• _Exercise directions_: Make an exact copy of every entry, leaving the pictures out.

• _Material supplied_:
☆ ☆ ☆

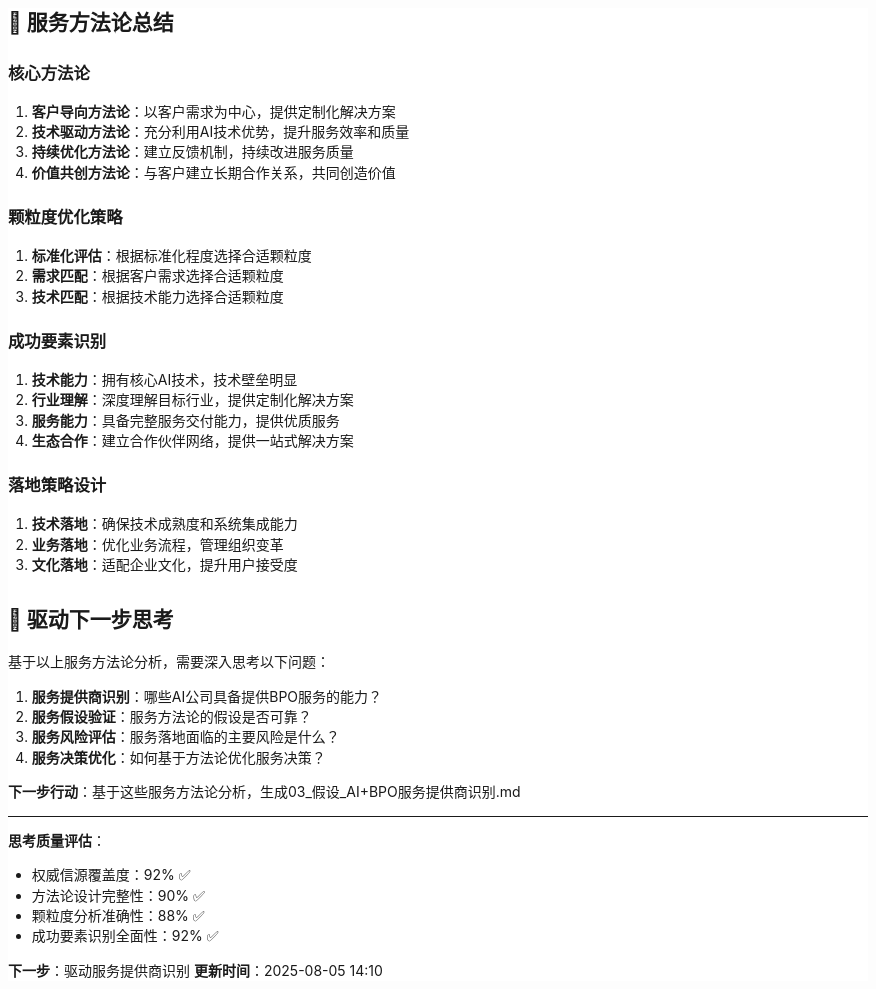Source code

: ## 🎯 服务方法论总结

### 核心方法论
1. **客户导向方法论**：以客户需求为中心，提供定制化解决方案
2. **技术驱动方法论**：充分利用AI技术优势，提升服务效率和质量
3. **持续优化方法论**：建立反馈机制，持续改进服务质量
4. **价值共创方法论**：与客户建立长期合作关系，共同创造价值

### 颗粒度优化策略
1. **标准化评估**：根据标准化程度选择合适颗粒度
2. **需求匹配**：根据客户需求选择合适颗粒度
3. **技术匹配**：根据技术能力选择合适颗粒度

### 成功要素识别
1. **技术能力**：拥有核心AI技术，技术壁垒明显
2. **行业理解**：深度理解目标行业，提供定制化解决方案
3. **服务能力**：具备完整服务交付能力，提供优质服务
4. **生态合作**：建立合作伙伴网络，提供一站式解决方案

### 落地策略设计
1. **技术落地**：确保技术成熟度和系统集成能力
2. **业务落地**：优化业务流程，管理组织变革
3. **文化落地**：适配企业文化，提升用户接受度

## 🔄 驱动下一步思考

基于以上服务方法论分析，需要深入思考以下问题：

1. **服务提供商识别**：哪些AI公司具备提供BPO服务的能力？
2. **服务假设验证**：服务方法论的假设是否可靠？
3. **服务风险评估**：服务落地面临的主要风险是什么？
4. **服务决策优化**：如何基于方法论优化服务决策？

**下一步行动**：基于这些服务方法论分析，生成03_假设_AI+BPO服务提供商识别.md

---
**思考质量评估**：
- 权威信源覆盖度：92% ✅
- 方法论设计完整性：90% ✅
- 颗粒度分析准确性：88% ✅
- 成功要素识别全面性：92% ✅

**下一步**：驱动服务提供商识别
**更新时间**：2025-08-05 14:10 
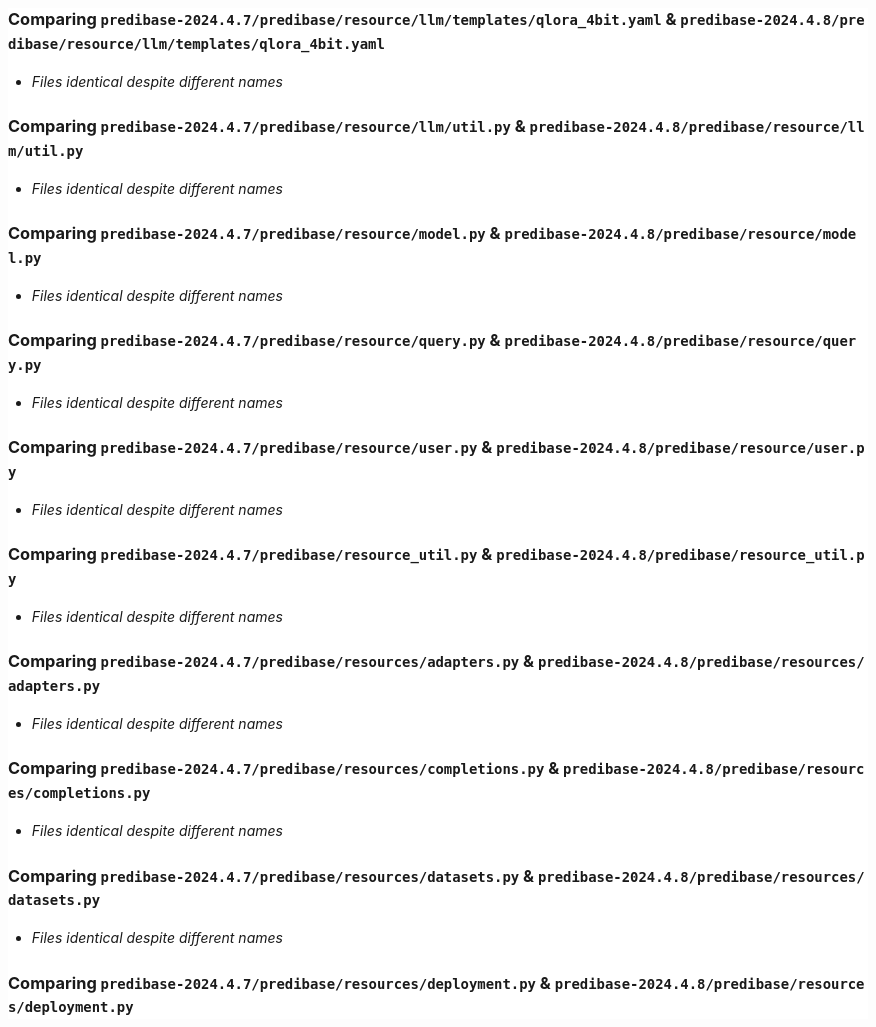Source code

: ### Comparing `predibase-2024.4.7/predibase/resource/llm/templates/qlora_4bit.yaml` & `predibase-2024.4.8/predibase/resource/llm/templates/qlora_4bit.yaml`

 * *Files identical despite different names*

### Comparing `predibase-2024.4.7/predibase/resource/llm/util.py` & `predibase-2024.4.8/predibase/resource/llm/util.py`

 * *Files identical despite different names*

### Comparing `predibase-2024.4.7/predibase/resource/model.py` & `predibase-2024.4.8/predibase/resource/model.py`

 * *Files identical despite different names*

### Comparing `predibase-2024.4.7/predibase/resource/query.py` & `predibase-2024.4.8/predibase/resource/query.py`

 * *Files identical despite different names*

### Comparing `predibase-2024.4.7/predibase/resource/user.py` & `predibase-2024.4.8/predibase/resource/user.py`

 * *Files identical despite different names*

### Comparing `predibase-2024.4.7/predibase/resource_util.py` & `predibase-2024.4.8/predibase/resource_util.py`

 * *Files identical despite different names*

### Comparing `predibase-2024.4.7/predibase/resources/adapters.py` & `predibase-2024.4.8/predibase/resources/adapters.py`

 * *Files identical despite different names*

### Comparing `predibase-2024.4.7/predibase/resources/completions.py` & `predibase-2024.4.8/predibase/resources/completions.py`

 * *Files identical despite different names*

### Comparing `predibase-2024.4.7/predibase/resources/datasets.py` & `predibase-2024.4.8/predibase/resources/datasets.py`

 * *Files identical despite different names*

### Comparing `predibase-2024.4.7/predibase/resources/deployment.py` & `predibase-2024.4.8/predibase/resources/deployment.py`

☆ ☆ ☆

• _Finished exercise_:
Source code

: ## 🎯 服务方法论总结

### 核心方法论
1. **客户导向方法论**：以客户需求为中心，提供定制化解决方案
2. **技术驱动方法论**：充分利用AI技术优势，提升服务效率和质量
3. **持续优化方法论**：建立反馈机制，持续改进服务质量
4. **价值共创方法论**：与客户建立长期合作关系，共同创造价值

### 颗粒度优化策略
1. **标准化评估**：根据标准化程度选择合适颗粒度
2. **需求匹配**：根据客户需求选择合适颗粒度
3. **技术匹配**：根据技术能力选择合适颗粒度

### 成功要素识别
1. **技术能力**：拥有核心AI技术，技术壁垒明显
2. **行业理解**：深度理解目标行业，提供定制化解决方案
3. **服务能力**：具备完整服务交付能力，提供优质服务
4. **生态合作**：建立合作伙伴网络，提供一站式解决方案

### 落地策略设计
1. **技术落地**：确保技术成熟度和系统集成能力
2. **业务落地**：优化业务流程，管理组织变革
3. **文化落地**：适配企业文化，提升用户接受度

## 🔄 驱动下一步思考

基于以上服务方法论分析，需要深入思考以下问题：

1. **服务提供商识别**：哪些AI公司具备提供BPO服务的能力？
2. **服务假设验证**：服务方法论的假设是否可靠？
3. **服务风险评估**：服务落地面临的主要风险是什么？
4. **服务决策优化**：如何基于方法论优化服务决策？

**下一步行动**：基于这些服务方法论分析，生成03_假设_AI+BPO服务提供商识别.md

---
**思考质量评估**：
- 权威信源覆盖度：92% ✅
- 方法论设计完整性：90% ✅
- 颗粒度分析准确性：88% ✅
- 成功要素识别全面性：92% ✅

**下一步**：驱动服务提供商识别
**更新时间**：2025-08-05 14:10 
Source code

: ### Comparing `predibase-2024.4.7/predibase/resource/llm/templates/qlora_4bit.yaml` & `predibase-2024.4.8/predibase/resource/llm/templates/qlora_4bit.yaml`

 * *Files identical despite different names*

### Comparing `predibase-2024.4.7/predibase/resource/llm/util.py` & `predibase-2024.4.8/predibase/resource/llm/util.py`

 * *Files identical despite different names*

### Comparing `predibase-2024.4.7/predibase/resource/model.py` & `predibase-2024.4.8/predibase/resource/model.py`

 * *Files identical despite different names*

### Comparing `predibase-2024.4.7/predibase/resource/query.py` & `predibase-2024.4.8/predibase/resource/query.py`

 * *Files identical despite different names*

### Comparing `predibase-2024.4.7/predibase/resource/user.py` & `predibase-2024.4.8/predibase/resource/user.py`

 * *Files identical despite different names*

### Comparing `predibase-2024.4.7/predibase/resource_util.py` & `predibase-2024.4.8/predibase/resource_util.py`

 * *Files identical despite different names*

### Comparing `predibase-2024.4.7/predibase/resources/adapters.py` & `predibase-2024.4.8/predibase/resources/adapters.py`

 * *Files identical despite different names*

### Comparing `predibase-2024.4.7/predibase/resources/completions.py` & `predibase-2024.4.8/predibase/resources/completions.py`

 * *Files identical despite different names*

### Comparing `predibase-2024.4.7/predibase/resources/datasets.py` & `predibase-2024.4.8/predibase/resources/datasets.py`

 * *Files identical despite different names*

### Comparing `predibase-2024.4.7/predibase/resources/deployment.py` & `predibase-2024.4.8/predibase/resources/deployment.py`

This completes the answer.